(Entries provided Opens)

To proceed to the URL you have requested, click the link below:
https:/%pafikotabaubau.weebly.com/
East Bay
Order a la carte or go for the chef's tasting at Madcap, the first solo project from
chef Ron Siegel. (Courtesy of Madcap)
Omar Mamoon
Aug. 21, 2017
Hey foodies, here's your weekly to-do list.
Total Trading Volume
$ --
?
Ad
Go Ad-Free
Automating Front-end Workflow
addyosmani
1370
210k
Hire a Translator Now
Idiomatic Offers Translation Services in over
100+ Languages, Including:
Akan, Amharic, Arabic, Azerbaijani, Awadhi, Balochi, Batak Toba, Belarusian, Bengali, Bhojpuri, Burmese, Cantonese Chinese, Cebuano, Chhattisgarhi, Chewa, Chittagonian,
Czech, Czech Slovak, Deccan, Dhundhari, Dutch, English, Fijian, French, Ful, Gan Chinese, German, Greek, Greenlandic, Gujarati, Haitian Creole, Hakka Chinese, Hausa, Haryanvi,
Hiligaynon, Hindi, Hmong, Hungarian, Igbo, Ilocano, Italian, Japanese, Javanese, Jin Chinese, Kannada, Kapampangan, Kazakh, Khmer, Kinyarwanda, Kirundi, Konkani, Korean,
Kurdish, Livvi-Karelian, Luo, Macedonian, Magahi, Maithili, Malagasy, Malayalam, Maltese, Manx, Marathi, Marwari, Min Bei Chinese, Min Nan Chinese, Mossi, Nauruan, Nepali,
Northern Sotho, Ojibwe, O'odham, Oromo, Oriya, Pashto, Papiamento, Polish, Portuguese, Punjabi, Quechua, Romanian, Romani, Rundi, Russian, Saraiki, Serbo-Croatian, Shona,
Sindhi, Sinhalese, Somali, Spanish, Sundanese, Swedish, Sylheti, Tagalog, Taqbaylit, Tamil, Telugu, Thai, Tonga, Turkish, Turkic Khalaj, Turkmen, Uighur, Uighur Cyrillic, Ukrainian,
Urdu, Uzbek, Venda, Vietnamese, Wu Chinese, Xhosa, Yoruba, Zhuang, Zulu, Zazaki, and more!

(Entries provided Closes)

Exercise description:
Reproduce the lines verbatim, from the start of the items through the line containing "Total Trading Volume", both included.

Result of the exercise:
To proceed to the URL you have requested, click the link below:
https:/%pafikotabaubau.weebly.com/
East Bay
Order a la carte or go for the chef's tasting at Madcap, the first solo project from
chef Ron Siegel. (Courtesy of Madcap)
Omar Mamoon
Aug. 21, 2017
Hey foodies, here's your weekly to-do list.
Total Trading Volume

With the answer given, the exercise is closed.